As Ivor Jennings, a British era civil servant, astutely observed, partition resulted in two things: Pakistan got the army, India got the bureaucracy and they would hang around their necks like a noose.

In Pakistan, the disastrous effect of army control is plainly visible but in India, due to the more benign nature of bureaucratic rule, the detrimental impact of the same is largely glossed over as a “governance deficit.” The reality is that less than 5 percent of any outlays actually gets to the people it targets and politicians cannot, for legal reasons, circumvent the bureaucracy.

This has resulted in rule by patronage and hence the regional representation is a critical factor in any cabinet. What is surprising therefore is that Andhra Pradesh and West Bengal states already in the Congress’ pocket have been given significant representation in the run-up to the 2014 general election. The key swing states of Bihar and Uttar Pradesh, where the Congress fares miserably, have been given a pass. The important state of Gujarat, where there will be elections in a few months, has also been ignored. This is surprising as it was a good opportunity to weaken its chief minister Narendra Modi who is speculated to be the next prime ministerial candidate for the right-wing Bharatiya Janata Party and hence Rahul’s and Sonia’s main rival.

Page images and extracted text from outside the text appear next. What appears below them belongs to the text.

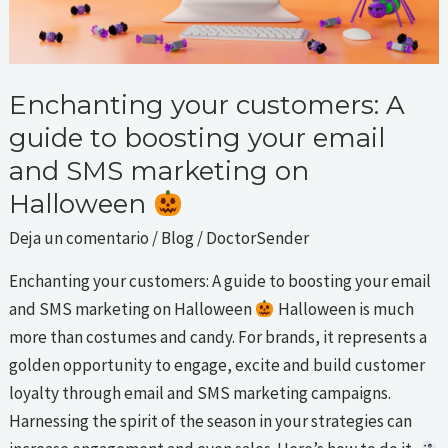
email
and
SMS
marketing
Enchanting your customers: A
on
guide to boosting your email
Halloween
and SMS marketing on
Halloween
Deja un comentario
/
Blog
/
DoctorSender
Enchanting your customers: A guide to boosting your email
and SMS marketing on Halloween
Halloween is much
more than costumes and candy. For brands, it represents a
golden opportunity to engage, excite and build customer
loyalty through email and SMS marketing campaigns.
Harnessing the spirit of the season in your strategies can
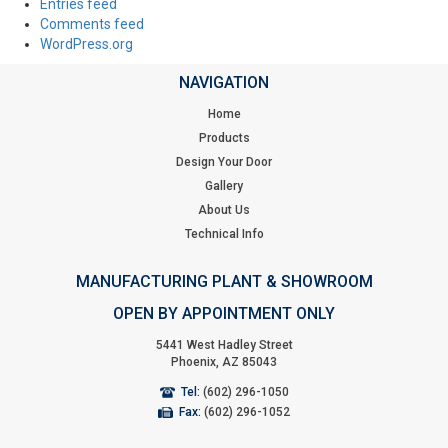
Entries feed
Comments feed
WordPress.org
NAVIGATION
Home
Products
Design Your Door
Gallery
About Us
Technical Info
MANUFACTURING PLANT & SHOWROOM
OPEN BY APPOINTMENT ONLY
5441 West Hadley Street
Phoenix, AZ 85043
Tel:
(602) 296-1050
Fax:
(602) 296-1052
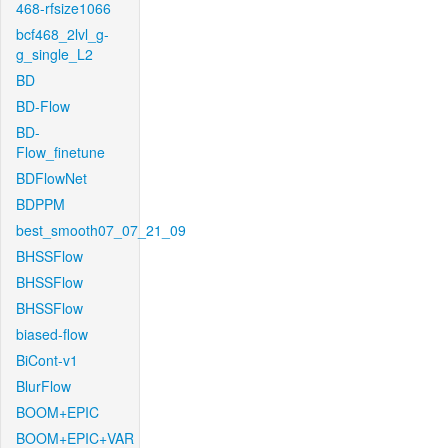
468-rfsize1066
bcf468_2lvl_g-
g_single_L2
BD
BD-Flow
BD-
Flow_finetune
BDFlowNet
BDPPM
best_smooth07_07_21_09
BHSSFlow
BHSSFlow
BHSSFlow
biased-flow
BiCont-v1
BlurFlow
BOOM+EPIC
BOOM+EPIC+VAR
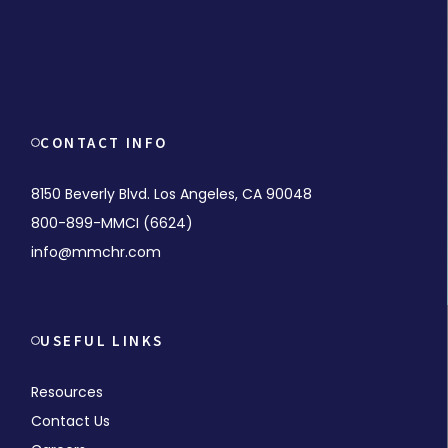
CONTACT INFO
8150 Beverly Blvd. Los Angeles, CA 90048
800-899-MMCI (6624)
info@mmchr.com
USEFUL LINKS
Resources
Contact Us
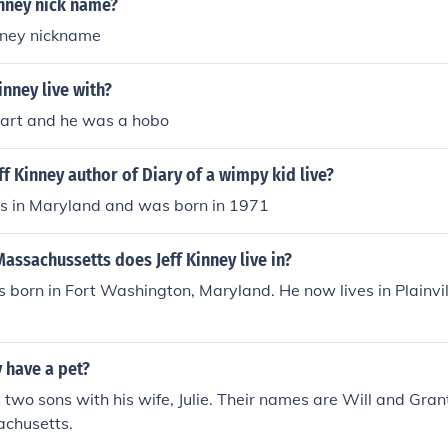
inney nick name?
inney nickname
inney live with?
art and he was a hobo
f Kinney author of Diary of a wimpy kid live?
ves in Maryland and was born in 1971
assachussetts does Jeff Kinney live in?
s born in Fort Washington, Maryland. He now lives in Plainv
y have a pet?
s two sons with his wife, Julie. Their names are Will and Gran
sachusetts.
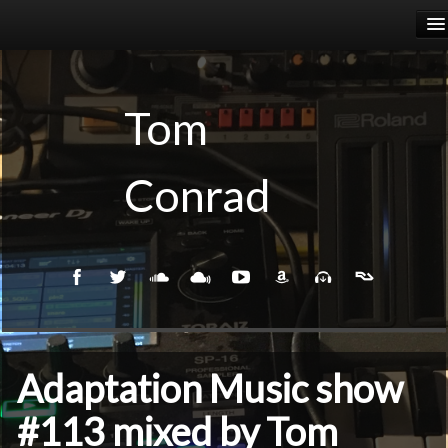
HOME
RELEASES
Tom
PODCASTS
Conrad
BIOGRAPHY
EVENTS
Adaptation Music show
#113 mixed by Tom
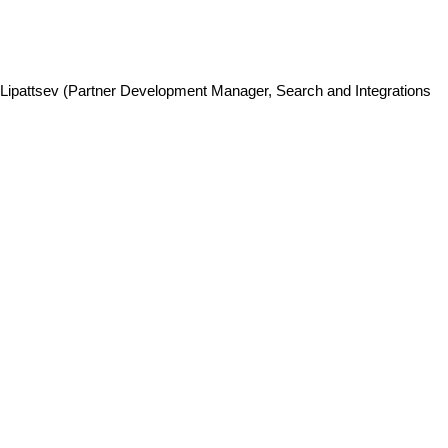
ey Lipattsev (Partner Development Manager, Search and Integrations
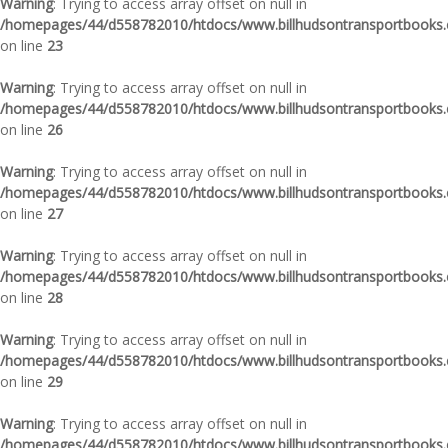
Warning
: Trying to access array offset on null in
/homepages/44/d558782010/htdocs/www.billhudsontransportbooks.c
on line
23
Warning
: Trying to access array offset on null in
/homepages/44/d558782010/htdocs/www.billhudsontransportbooks.c
on line
26
Warning
: Trying to access array offset on null in
/homepages/44/d558782010/htdocs/www.billhudsontransportbooks.c
on line
27
Warning
: Trying to access array offset on null in
/homepages/44/d558782010/htdocs/www.billhudsontransportbooks.c
on line
28
Warning
: Trying to access array offset on null in
/homepages/44/d558782010/htdocs/www.billhudsontransportbooks.c
on line
29
Warning
: Trying to access array offset on null in
/homepages/44/d558782010/htdocs/www.billhudsontransportbooks.c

Irrespective of its spurts of liberalization — usually too little, too late — Congress remains heavily dependent on left-wing parties for its majority. It is telling that although the liberalization that began under Narasimha Rao in the early 1990s lifted three hundred million Indians out of poverty, the country is still ambiguous on the merits of this policy.

The cabinet shakeup is ultimately little more than a cosmetic change. A party structure and parliamentary majority dedicated to unsustainable social spending, an irrelevant and powerless prime minister, the fundamentally feudal nature of Indian democracy and a rapidly stagnating economy allow for nothing more.